Task instructions
(1) List the usernames that head the posts in the hat and headband thread, in the order they appear.
(2) Answer these questions from the hat and headband thread:
(a) For how many sizes does the pattern give instructions?
(b) What price is listed for the pattern?
(c) Which poster calls the color electrifying?
(3) Reproduce the part of the hat and headband thread that opens with the words "# Hat and Headband" and closes with "or formal wear.".

Passage for review
# Hat and Headband - Knit



## SouthernGirl (Dec 28, 2011)

The French Braid is a marvelous example of the unexpected. The lovely undulating shape frames the face and nods to femininity. This is a classy and timeless design suitable for either casual or formal wear.

This pattern is for a headband and a hat and has instructions for 3 sizes.

$5.00
http://www.ravelry.com/patterns/library/camille---french-braid-hat-and-headband


----------



## Katsch (Mar 15, 2011)

Very cute, like this one.


----------



## StellasKnits (Apr 10, 2011)

Oh now THAT's unique! Is the braid separate from the hat?


----------



## Rainebo (Apr 22, 2012)

Oh, that braid is really so interesting!


----------



## Knittingkitty (Sep 25, 2011)

I love this hat! Very pretty, wonderful pattern!


----------



## laurelarts (Jul 31, 2011)

Gorgeous and the color is electrifying!!!!! Love it!!!


----------



## Sewbizgirl (May 11, 2011)

Lovely... The hat is so elegant.


----------



## mollyannhad (Feb 1, 2011)

Dataset content

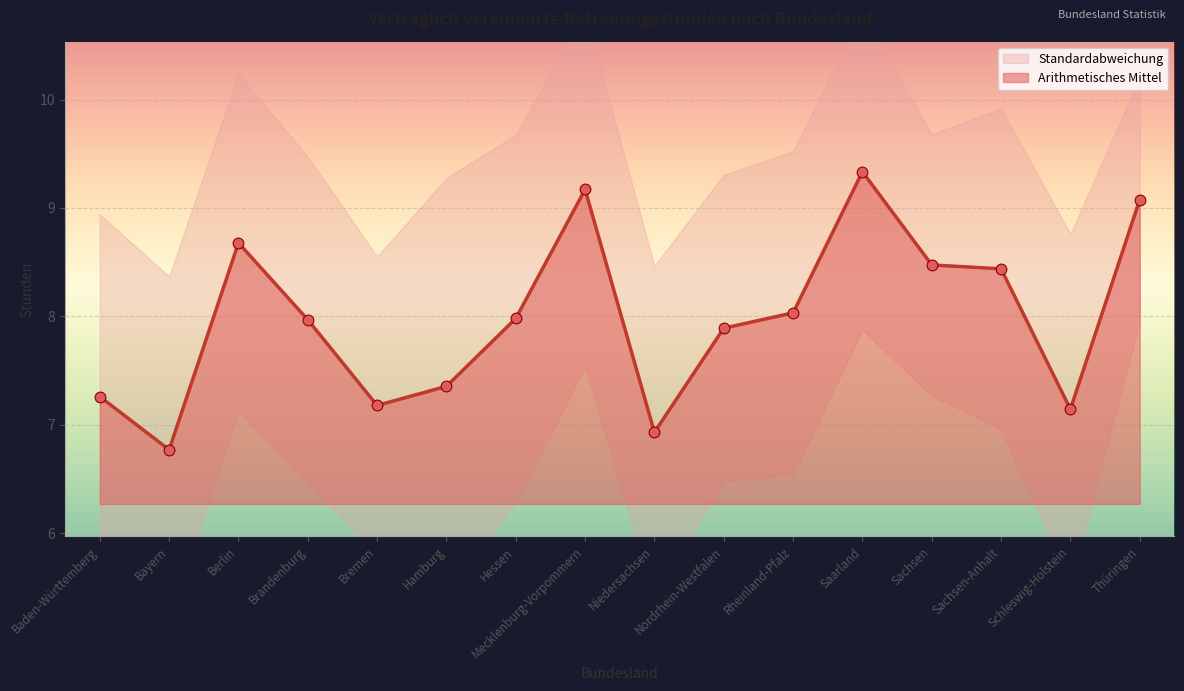

What is the ratio of the value at Brandenburg to the value at Hessen?

1.0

Results for each task
(1) SouthernGirl, Katsch, StellasKnits, Rainebo, Knittingkitty, laurelarts, Sewbizgirl, mollyannhad

(2)
(a) 3
(b) $5.00
(c) laurelarts

(3)
# Hat and Headband - Knit



## SouthernGirl (Dec 28, 2011)

The French Braid is a marvelous example of the unexpected. The lovely undulating shape frames the face and nods to femininity. This is a classy and timeless design suitable for either casual or formal wear.